**Document segment**
_ _ _

Museum in Oklahoma City

The American Pigeon Museum & Library (APM&L) in Oklahoma City, Oklahoma, documents the history of pigeons and their domestication in the United States, with emphasis on the usage of homing pigeons during World War I and World War II. Founded as the American Homing Pigeon Institute (AHPI) in 1973, the current museum opened in 1993 and focused on pigeon racing but later expanded to its current scope.

==History==
The American Homing Pigeon Institute was founded in 1973 in Wichita, Kansas, and focused on homing pigeons and the history of pigeon racing. Later, the museum expanded to include the total history of pigeon domestication.

In 1993, the AHPI purchased a 10 acre plot of land at 2308 Northeast 63rd Street and repurposed the existing buildings on the site to host the museum, library, aviary, and exhibition space, naming it the Pigeon Center of the Americas. The site was dedicated on March 27. In 2013, a new museum building was built next to the old one. The museum reopened to the public on June 13, 2014.

==Description==
The APM&L is located in a 6000 sqft building at 2300 Northeast 63rd Street in Oklahoma City. The site was chosen for its central location in Oklahoma and its proximity to Remington Park, major highways, and Route 66. The American Racing Pigeon Union is headquartered at the museum.

The museum's scope covers various pigeon species as well as their history, with emphasis on domestic and homing pigeons. There are three main sections: one on pigeon racing, another on the use of homing pigeons during World War I and World War II, and the last on the different species of fancy pigeons that are bred for appearances. While there is a focus on the United States, the collections include memorabilia and artifacts from several other countries. Artifacts include racing clocks, war memorabilia, paintings, and taxidermy specimens. The on-site library keeps a range of material on pigeons.

The museum also operates an aviary, called the World of Wings, which sits across the street from the main building, containing a flock of 200–250 pigeons. Some of the pigeons, many of which are loaned to the museum, are available to be viewed and handled by the public. The pigeons are kept in the sanctuary when they are not on display.

_ _ _

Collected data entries
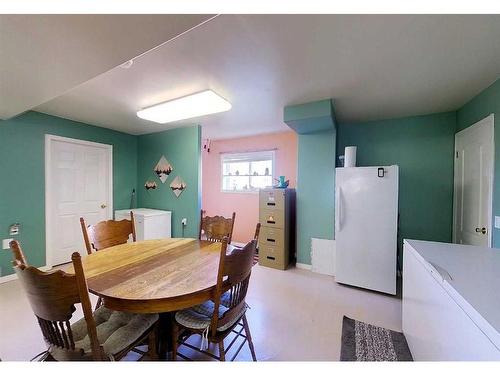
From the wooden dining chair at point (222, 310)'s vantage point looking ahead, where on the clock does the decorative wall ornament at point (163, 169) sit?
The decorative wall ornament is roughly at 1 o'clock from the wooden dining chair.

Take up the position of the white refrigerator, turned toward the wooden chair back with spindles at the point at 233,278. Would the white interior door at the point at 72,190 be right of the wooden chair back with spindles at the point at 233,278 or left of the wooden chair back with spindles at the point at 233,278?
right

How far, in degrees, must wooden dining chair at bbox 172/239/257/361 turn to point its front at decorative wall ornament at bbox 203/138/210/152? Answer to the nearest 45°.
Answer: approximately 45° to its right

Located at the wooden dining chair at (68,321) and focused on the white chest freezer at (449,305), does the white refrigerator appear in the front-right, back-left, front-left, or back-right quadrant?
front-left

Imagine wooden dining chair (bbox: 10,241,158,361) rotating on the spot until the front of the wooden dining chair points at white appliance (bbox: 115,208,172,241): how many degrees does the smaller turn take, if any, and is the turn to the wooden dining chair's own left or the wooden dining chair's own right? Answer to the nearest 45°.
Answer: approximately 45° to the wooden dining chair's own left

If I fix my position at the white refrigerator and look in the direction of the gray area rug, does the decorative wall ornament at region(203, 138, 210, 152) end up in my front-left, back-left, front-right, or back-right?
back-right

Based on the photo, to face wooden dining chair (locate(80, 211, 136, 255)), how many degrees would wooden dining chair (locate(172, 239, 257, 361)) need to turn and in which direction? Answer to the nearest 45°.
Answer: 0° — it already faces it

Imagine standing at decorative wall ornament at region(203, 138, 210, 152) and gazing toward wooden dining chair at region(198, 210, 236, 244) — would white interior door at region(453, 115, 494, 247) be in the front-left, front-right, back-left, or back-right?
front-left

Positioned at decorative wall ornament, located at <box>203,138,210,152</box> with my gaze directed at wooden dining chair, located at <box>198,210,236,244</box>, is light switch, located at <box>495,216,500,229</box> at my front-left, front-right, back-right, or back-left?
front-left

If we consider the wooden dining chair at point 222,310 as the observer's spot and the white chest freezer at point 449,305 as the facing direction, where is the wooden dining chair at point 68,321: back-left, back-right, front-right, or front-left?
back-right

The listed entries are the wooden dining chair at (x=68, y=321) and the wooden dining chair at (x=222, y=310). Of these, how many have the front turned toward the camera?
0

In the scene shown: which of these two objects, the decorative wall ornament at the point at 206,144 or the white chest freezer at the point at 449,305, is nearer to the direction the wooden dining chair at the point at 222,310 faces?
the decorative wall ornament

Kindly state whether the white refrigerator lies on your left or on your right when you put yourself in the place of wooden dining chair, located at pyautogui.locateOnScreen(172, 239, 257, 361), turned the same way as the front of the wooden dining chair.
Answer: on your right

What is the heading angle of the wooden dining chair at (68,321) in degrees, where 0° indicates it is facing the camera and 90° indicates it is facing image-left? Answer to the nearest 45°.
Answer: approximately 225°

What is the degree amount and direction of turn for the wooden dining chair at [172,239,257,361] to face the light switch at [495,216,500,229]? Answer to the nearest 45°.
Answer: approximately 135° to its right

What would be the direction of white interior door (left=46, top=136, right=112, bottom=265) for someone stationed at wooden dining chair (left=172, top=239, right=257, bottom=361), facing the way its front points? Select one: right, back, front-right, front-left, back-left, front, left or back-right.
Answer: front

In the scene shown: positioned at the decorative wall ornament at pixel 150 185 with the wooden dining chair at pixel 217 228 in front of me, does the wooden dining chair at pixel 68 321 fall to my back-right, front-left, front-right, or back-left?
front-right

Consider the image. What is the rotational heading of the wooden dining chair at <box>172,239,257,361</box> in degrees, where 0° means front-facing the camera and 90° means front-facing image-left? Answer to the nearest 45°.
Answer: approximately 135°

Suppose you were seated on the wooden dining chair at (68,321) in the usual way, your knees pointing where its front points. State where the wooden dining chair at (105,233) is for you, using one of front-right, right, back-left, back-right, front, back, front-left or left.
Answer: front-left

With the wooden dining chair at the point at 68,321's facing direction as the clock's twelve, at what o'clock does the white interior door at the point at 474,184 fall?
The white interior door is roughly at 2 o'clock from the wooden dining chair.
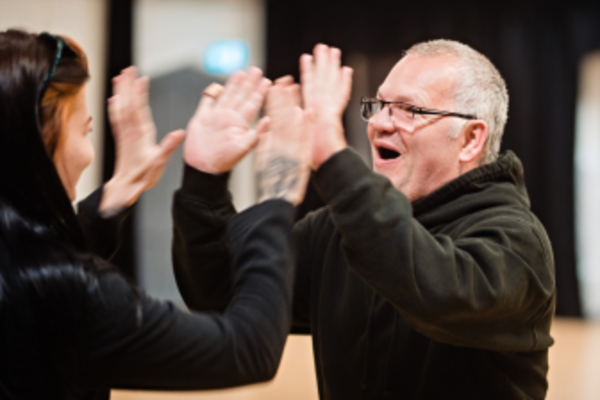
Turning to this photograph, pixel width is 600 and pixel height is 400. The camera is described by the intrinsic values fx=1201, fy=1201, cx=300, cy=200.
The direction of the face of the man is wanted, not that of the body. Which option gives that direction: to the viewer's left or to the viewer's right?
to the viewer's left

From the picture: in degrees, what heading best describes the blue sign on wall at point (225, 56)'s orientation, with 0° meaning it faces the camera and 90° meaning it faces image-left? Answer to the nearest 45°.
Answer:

_ _ _

**Description of the task**
Answer these questions using the text about the American Pigeon Museum & Library:
1. In which city was the American Homing Pigeon Institute founded?
2. What organization has its headquarters at the museum?
3. What name does the museum's aviary go by?

**Exercise output**
1. Wichita, Kansas.
2. The American Racing Pigeon Union.
3. The World of Wings.